Trabajo solicitado:
a) Responde a estas preguntas con base en el texto sobre los derechos de exportación:
(i) ¿Qué decreto aplicó derechos de exportación a la totalidad del universo arancelario?
(ii) ¿Qué artículos del proyecto de Ley de Presupuesto 2019 procuran modificar el Código Aduanero?
(iii) ¿Qué consideró deseable la Exposición de Motivos del Código Aduanero?
b) Enumera cada línea de los registros que contenga la cadena "acciaccatura", respetando mayúsculas y minúsculas.

Texto del documento:
|---|
El presidente Mauricio Macri, al comenzar su gestión, emitió señales venturosas de eliminación de trabas que impidieran el crecimiento económico de nuestro país, haciendo hincapié en un ingreso genuino de fondos mediante la eliminación de los derechos de exportación.

Nadie ignora que las exportaciones aumentan el mercado, optimizan la capacidad industrial local y disminuye sus costos, incrementa el empleo, produce actividad secundaria de apoyo, genera ingreso de divisas genuino, fomenta la inversión, fortalece la balanza de pagos y genera mayor base para el impuesto a la renta. Por eso, la Exposición de Motivos del Código Aduanero consideró deseable que la mercadería de exportación no esté sujeta al pago de derechos a punto tal que, en algunos países, ello está prohibido en sus constituciones. 
 
La crisis cambiaria y sus efectos en el ámbito fiscal forzó al Presidente a dar marcha atrás. Primero fue a través de la aplicación indiscriminada de derechos de exportación a la totalidad del universo arancelario mediante el Decreto 793/18. Ahora, mediante un proyecto de Ley de Presupuesto 2019 cuyos artículos 80 a 83 procuran modificar el Código Aduanero, pareciera querer introducir lo que se ha dado en llamar «derechos de exportación de servicios».
|---|
Datos:
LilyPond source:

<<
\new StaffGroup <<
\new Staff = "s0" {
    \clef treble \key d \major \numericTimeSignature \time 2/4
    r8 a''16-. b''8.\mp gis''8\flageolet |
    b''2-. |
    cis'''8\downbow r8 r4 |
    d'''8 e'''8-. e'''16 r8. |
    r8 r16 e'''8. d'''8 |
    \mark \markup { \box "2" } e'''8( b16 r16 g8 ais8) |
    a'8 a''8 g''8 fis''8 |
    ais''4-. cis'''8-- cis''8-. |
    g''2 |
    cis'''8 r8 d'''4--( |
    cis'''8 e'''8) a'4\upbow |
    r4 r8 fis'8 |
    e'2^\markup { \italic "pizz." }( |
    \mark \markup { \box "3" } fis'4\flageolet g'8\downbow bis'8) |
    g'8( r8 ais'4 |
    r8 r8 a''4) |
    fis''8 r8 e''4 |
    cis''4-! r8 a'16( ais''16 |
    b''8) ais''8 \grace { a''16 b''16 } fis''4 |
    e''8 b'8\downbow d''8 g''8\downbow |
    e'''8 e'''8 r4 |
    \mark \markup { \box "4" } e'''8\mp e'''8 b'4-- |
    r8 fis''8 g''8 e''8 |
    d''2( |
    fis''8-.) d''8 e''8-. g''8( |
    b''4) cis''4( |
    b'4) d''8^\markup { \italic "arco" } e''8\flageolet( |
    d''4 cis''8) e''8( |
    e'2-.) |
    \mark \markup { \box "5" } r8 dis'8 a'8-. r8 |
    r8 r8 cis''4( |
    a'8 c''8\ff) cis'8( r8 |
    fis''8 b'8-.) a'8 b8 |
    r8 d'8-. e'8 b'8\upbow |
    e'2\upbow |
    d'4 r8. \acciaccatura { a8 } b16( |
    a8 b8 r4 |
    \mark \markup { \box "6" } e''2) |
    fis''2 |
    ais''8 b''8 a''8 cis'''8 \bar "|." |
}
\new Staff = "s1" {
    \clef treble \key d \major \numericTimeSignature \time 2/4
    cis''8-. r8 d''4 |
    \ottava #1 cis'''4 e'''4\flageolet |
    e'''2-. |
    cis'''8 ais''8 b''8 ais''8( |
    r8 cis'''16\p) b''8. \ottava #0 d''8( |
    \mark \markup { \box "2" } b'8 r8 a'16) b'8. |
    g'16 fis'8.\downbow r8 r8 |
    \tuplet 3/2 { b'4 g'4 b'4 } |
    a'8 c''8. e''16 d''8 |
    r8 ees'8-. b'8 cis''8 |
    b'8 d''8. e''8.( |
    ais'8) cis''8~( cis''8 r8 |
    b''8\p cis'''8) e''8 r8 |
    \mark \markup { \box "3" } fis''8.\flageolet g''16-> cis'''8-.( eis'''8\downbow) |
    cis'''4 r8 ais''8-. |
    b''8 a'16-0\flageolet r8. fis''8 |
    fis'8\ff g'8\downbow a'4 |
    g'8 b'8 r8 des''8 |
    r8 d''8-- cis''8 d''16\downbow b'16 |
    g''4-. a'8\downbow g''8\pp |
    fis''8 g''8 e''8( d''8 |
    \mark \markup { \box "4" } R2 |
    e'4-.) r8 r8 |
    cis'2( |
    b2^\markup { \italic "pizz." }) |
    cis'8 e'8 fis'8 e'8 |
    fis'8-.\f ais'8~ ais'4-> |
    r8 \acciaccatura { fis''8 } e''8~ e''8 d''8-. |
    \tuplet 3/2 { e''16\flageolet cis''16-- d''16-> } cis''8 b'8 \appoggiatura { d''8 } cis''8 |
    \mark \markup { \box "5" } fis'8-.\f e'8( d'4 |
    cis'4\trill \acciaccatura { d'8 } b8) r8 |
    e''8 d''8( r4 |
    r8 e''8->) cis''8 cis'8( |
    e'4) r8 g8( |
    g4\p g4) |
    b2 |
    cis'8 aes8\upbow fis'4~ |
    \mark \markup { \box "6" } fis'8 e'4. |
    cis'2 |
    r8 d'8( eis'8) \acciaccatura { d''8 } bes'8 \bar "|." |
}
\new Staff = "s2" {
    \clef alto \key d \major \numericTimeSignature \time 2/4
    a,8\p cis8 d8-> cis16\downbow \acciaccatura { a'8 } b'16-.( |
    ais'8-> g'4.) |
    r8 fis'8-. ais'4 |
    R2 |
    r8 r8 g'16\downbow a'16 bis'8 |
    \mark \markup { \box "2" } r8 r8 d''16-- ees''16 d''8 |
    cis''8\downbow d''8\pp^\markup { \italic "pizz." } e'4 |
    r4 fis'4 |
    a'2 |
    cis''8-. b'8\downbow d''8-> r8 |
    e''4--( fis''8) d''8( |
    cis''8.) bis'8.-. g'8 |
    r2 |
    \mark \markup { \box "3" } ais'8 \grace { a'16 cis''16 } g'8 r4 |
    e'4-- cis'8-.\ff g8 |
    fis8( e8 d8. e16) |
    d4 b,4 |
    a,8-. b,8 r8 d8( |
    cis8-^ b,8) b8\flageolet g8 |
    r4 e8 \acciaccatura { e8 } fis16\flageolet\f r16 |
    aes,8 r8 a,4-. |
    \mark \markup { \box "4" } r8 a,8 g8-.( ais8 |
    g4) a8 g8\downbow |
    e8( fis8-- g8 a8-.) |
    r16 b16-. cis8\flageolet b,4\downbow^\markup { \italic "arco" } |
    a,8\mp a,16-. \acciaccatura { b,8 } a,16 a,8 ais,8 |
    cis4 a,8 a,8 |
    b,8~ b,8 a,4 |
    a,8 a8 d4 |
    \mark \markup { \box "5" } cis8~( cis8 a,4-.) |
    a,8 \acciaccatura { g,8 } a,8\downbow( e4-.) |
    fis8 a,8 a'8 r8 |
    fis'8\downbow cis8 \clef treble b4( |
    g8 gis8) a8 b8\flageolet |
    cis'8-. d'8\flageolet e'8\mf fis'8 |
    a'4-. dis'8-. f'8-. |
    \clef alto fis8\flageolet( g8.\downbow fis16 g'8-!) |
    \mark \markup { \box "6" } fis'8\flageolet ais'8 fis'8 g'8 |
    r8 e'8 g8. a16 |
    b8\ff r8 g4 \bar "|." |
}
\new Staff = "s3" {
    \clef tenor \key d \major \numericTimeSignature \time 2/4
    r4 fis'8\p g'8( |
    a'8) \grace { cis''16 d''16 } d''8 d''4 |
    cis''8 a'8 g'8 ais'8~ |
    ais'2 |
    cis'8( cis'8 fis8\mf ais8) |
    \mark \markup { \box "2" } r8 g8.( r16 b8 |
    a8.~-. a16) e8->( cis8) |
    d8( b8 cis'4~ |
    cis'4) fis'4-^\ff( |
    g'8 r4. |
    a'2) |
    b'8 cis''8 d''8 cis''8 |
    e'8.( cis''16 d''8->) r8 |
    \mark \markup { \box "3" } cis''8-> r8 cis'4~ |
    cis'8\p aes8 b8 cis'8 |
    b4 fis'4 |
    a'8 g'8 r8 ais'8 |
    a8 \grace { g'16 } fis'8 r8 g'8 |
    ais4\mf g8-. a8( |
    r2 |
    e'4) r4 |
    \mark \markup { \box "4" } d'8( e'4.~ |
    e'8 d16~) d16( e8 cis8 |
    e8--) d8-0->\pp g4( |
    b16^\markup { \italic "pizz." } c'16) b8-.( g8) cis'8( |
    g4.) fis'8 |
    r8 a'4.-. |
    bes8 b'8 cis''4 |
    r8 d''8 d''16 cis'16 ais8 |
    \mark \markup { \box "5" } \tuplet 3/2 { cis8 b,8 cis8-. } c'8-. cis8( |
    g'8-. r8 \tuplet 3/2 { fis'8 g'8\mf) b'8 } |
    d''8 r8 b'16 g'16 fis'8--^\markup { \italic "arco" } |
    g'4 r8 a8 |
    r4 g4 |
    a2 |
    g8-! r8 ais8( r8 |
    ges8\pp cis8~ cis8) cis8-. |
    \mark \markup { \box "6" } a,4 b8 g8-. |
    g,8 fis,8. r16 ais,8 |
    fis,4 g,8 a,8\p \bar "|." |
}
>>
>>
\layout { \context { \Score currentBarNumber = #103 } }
|---|
Respuestas completas:
a)
(i) El Decreto 793/18.
(ii) Los artículos 80 a 83.
(iii) Que la mercadería de exportación no esté sujeta al pago de derechos.

b)
    d'4 r8. \acciaccatura { a8 } b16( |
    r8 \acciaccatura { fis''8 } e''8~ e''8 d''8-. |
    cis'4\trill \acciaccatura { d'8 } b8) r8 |
    r8 d'8( eis'8) \acciaccatura { d''8 } bes'8 \bar "|." |
    a,8\p cis8 d8-> cis16\downbow \acciaccatura { a'8 } b'16-.( |
    r4 e8 \acciaccatura { e8 } fis16\flageolet\f r16 |
    a,8\mp a,16-. \acciaccatura { b,8 } a,16 a,8 ais,8 |
    a,8 \acciaccatura { g,8 } a,8\downbow( e4-.) |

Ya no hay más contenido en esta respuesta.